Noise reduction using multiscale bilateral decomposition for digital color images

In this paper, we propose a noise reduction algorithm for digital color images using a nonlinear image decomposition approach. Most existing noise reduction methods do not adequately consider spatial correlation of color noise in digital color images. Color noise components in color images captured by digital cameras are observed as irregular grains with various sizes and shapes, which are spatially randomly distributed. We use a modified multiscale bilateral decomposition to effectively separate signal and mixed-type noise components, in which a noisy input image is decomposed into a base layer and several detail layers. A base layer contains strong edges, and most of noise components are contained in detail layers. Noise components in detail layers are reduced by an adaptive thresholding function. We obtain a denoised image by combining a base layer and noise-reduced detail layers.

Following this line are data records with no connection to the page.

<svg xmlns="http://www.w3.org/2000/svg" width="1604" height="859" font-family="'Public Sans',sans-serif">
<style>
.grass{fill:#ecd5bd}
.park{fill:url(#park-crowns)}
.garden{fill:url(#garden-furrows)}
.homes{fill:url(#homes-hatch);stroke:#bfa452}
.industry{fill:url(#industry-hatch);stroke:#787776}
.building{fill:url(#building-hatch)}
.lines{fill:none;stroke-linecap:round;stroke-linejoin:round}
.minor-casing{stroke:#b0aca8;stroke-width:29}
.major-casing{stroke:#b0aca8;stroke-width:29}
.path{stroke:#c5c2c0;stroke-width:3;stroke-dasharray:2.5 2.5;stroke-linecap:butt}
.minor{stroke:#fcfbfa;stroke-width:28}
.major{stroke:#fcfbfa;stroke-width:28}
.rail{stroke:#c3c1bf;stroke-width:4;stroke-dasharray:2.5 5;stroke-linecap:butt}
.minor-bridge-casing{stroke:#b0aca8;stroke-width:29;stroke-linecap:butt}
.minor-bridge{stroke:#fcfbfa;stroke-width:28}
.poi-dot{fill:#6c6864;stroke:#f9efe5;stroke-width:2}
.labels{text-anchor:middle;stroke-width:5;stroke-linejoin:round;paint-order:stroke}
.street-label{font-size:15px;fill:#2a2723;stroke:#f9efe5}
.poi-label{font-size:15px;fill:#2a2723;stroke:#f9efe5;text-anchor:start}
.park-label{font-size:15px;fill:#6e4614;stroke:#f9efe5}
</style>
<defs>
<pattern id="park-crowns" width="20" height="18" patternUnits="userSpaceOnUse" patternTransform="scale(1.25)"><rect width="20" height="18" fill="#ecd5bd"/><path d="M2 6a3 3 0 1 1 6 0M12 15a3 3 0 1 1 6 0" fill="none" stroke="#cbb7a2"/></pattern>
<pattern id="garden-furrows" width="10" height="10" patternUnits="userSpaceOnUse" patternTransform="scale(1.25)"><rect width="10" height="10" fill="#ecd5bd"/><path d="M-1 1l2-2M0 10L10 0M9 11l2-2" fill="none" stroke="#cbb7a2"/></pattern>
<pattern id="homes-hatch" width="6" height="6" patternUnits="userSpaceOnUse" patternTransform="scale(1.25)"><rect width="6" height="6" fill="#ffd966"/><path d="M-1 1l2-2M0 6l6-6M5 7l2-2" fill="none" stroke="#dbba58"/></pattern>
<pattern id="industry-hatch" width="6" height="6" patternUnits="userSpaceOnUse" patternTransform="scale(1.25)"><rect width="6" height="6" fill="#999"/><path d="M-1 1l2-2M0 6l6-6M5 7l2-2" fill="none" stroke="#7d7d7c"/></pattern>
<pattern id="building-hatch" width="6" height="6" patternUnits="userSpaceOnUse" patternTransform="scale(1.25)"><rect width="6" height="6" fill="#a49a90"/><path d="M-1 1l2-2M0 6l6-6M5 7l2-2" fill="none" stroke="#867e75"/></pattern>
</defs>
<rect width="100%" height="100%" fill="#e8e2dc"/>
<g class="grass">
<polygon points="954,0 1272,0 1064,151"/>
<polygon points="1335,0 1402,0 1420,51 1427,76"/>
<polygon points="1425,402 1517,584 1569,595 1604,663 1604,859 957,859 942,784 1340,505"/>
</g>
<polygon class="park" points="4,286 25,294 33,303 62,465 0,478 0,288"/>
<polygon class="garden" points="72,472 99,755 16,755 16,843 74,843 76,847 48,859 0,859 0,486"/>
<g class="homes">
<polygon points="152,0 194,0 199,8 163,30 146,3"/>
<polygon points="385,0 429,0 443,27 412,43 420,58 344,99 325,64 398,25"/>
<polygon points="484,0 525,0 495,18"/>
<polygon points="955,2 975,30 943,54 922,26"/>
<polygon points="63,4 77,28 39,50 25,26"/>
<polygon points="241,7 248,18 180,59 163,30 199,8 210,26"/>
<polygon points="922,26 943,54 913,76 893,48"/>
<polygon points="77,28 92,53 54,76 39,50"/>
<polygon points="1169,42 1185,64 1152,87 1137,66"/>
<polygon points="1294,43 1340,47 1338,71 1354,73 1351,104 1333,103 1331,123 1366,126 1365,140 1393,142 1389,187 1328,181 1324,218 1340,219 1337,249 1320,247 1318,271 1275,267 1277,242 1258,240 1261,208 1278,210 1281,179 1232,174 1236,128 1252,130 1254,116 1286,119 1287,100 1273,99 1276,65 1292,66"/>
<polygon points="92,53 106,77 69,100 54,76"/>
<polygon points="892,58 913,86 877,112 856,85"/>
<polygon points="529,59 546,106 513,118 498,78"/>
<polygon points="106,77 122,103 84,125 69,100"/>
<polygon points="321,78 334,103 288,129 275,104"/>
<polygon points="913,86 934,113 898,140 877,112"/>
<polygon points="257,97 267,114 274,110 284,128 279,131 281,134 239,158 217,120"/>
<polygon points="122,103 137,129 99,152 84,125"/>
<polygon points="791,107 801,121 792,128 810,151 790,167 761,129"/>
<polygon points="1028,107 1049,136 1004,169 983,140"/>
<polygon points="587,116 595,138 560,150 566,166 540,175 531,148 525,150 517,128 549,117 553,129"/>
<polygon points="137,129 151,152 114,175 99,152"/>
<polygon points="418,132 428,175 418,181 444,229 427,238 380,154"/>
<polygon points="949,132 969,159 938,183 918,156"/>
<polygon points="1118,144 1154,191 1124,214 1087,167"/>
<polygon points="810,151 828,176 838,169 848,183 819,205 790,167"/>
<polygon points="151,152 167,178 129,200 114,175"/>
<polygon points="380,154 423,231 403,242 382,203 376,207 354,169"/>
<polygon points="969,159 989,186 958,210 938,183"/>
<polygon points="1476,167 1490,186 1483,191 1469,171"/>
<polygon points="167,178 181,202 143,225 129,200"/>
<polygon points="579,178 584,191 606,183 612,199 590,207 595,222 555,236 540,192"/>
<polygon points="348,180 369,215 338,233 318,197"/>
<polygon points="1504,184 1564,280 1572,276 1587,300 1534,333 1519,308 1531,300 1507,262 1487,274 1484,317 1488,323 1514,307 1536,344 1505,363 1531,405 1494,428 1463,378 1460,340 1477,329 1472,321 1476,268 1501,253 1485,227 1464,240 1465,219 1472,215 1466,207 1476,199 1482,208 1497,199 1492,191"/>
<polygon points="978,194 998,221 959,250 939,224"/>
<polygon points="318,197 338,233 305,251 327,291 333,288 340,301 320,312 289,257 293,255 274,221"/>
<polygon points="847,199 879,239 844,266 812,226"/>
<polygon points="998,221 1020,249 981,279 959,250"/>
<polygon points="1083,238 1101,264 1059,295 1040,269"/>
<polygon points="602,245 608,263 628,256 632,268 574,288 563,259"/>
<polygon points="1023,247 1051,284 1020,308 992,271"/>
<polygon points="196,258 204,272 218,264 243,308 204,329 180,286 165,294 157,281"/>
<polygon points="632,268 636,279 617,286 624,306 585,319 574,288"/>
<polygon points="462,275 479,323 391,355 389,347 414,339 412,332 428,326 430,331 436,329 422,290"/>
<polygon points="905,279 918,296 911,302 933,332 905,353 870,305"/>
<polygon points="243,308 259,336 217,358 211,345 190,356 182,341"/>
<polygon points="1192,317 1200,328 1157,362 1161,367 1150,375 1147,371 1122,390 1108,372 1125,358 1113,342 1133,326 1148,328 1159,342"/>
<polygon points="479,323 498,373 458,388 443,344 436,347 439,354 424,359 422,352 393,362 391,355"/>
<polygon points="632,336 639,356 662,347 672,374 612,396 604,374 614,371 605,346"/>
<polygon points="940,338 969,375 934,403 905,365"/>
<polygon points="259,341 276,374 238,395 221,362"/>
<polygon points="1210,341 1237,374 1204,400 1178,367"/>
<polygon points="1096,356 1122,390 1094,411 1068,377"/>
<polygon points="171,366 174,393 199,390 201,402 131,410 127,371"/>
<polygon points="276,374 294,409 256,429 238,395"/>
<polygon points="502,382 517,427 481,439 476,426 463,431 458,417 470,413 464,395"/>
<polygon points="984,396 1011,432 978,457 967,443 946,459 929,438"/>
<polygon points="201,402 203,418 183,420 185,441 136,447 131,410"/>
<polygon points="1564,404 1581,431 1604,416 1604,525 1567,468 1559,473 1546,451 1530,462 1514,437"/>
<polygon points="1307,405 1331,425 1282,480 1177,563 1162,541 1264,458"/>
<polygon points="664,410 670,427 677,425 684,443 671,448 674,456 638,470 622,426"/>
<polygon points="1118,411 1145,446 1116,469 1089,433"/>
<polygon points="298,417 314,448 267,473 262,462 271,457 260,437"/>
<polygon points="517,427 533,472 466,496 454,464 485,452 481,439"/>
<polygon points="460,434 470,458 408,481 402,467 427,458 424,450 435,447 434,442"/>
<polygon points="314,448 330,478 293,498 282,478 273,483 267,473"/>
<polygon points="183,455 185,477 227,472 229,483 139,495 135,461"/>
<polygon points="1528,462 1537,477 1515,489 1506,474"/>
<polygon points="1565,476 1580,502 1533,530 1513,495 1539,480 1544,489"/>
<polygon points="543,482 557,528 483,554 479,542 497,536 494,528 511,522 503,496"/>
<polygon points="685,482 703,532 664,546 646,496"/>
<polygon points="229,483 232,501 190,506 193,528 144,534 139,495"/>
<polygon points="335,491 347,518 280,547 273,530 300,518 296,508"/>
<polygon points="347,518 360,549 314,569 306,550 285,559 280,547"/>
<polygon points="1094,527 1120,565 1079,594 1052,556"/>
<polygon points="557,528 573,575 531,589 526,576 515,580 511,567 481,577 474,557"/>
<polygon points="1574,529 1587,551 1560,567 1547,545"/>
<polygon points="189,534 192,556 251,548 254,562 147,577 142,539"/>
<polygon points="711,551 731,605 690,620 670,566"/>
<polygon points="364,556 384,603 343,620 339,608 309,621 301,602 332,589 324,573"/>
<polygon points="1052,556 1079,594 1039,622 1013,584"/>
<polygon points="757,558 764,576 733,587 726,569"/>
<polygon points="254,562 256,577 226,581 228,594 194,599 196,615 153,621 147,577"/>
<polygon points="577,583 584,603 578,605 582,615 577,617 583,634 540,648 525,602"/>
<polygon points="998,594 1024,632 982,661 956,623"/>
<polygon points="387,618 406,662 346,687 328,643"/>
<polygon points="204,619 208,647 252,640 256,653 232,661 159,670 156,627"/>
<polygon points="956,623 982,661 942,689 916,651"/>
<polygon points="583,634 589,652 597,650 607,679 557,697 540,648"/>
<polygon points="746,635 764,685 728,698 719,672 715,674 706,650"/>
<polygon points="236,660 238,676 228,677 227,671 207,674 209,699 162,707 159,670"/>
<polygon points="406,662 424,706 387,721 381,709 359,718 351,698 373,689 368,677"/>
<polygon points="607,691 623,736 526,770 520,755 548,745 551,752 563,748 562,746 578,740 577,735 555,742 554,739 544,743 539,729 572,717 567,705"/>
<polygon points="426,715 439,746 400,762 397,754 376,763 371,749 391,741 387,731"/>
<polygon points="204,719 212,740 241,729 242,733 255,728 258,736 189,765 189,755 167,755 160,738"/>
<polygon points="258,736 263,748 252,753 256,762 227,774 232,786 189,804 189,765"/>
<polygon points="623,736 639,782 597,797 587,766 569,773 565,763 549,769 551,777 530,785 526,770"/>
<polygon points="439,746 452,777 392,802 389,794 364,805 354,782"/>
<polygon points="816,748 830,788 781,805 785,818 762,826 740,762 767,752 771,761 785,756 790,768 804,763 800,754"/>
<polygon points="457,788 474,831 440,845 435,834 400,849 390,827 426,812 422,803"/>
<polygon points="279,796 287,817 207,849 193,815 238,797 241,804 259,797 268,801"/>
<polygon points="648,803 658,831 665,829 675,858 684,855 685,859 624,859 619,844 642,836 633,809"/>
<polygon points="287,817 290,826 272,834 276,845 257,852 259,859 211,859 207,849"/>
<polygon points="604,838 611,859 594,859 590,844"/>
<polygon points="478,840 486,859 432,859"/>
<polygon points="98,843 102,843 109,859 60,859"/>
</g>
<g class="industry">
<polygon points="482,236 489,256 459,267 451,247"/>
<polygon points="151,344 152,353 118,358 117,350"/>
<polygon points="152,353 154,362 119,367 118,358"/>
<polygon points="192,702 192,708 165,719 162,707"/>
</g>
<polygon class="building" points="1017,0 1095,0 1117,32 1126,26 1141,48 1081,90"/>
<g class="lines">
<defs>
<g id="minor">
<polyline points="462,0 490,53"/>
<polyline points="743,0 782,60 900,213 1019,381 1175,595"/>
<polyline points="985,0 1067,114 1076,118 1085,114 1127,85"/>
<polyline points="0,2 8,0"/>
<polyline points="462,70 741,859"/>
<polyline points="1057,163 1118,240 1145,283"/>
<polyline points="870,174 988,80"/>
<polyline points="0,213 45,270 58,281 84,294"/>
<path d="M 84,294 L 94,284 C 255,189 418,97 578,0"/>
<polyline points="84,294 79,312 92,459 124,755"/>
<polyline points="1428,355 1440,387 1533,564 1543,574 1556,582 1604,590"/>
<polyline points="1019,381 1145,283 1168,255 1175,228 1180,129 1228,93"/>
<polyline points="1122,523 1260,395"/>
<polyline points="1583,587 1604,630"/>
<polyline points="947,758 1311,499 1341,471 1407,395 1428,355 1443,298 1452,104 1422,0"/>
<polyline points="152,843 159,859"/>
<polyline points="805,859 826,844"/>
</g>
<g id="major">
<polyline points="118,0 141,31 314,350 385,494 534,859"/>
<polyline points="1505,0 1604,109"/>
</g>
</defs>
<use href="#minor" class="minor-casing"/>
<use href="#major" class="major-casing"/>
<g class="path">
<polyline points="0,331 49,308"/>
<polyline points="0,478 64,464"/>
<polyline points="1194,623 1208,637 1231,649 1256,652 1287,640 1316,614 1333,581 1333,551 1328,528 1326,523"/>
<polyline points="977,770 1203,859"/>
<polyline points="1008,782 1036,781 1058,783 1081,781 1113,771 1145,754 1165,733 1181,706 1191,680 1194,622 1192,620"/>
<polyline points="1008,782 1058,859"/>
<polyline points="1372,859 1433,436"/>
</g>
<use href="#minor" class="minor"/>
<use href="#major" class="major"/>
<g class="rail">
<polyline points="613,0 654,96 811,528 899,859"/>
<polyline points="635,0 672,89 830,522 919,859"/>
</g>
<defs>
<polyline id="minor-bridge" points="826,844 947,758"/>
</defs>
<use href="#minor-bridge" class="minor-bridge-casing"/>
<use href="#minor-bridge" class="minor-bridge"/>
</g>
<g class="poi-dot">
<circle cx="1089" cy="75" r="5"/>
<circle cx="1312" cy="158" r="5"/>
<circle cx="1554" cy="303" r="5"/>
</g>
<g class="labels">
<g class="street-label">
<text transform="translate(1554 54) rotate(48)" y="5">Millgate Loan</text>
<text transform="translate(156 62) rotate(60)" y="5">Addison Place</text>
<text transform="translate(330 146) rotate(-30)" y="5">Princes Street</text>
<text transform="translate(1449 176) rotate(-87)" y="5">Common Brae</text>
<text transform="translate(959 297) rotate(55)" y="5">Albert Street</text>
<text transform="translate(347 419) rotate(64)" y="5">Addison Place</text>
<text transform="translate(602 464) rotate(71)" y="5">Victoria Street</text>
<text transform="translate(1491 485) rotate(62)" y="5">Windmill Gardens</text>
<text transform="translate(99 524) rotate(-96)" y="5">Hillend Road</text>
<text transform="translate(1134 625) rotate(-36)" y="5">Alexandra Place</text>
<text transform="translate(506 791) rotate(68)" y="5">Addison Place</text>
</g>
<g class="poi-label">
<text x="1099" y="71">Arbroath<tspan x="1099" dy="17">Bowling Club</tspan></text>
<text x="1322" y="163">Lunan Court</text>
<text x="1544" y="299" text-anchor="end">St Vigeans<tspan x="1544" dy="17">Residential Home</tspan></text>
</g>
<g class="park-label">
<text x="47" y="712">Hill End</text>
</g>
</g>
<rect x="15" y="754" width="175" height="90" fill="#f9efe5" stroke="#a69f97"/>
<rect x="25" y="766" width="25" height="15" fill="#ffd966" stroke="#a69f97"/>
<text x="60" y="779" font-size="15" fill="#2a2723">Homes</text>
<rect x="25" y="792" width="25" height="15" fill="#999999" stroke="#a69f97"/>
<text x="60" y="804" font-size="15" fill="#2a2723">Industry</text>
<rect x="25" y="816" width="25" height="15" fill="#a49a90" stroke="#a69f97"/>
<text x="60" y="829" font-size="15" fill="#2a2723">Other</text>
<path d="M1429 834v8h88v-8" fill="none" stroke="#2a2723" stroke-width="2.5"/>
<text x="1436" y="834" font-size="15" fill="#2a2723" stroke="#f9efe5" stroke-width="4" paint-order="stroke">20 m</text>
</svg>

Experimental results show the effectiveness of the proposed algorithm, in terms of both the peak signal-to-noise ratio and visual quality.

Combined luminance compression and color constraint for color correction in tone mapping

In this paper, we present a general color correction function (CCF) in tone mapping (TM), which combines luminance compression and color constraint at locally prespecified luminance level. The proposed CCF is derived from the luminance compression function with the color constraint under which the color ratios between the three color channels are preserved and color saturation is controlled. The proposed CCF is developed to locally perform the luminance compression and color saturation control in local TM. Computer simulations with various sets of real, low dynamic range images show the effectiveness of the proposed TM algorithm in terms of the visual quality as well the local contrast.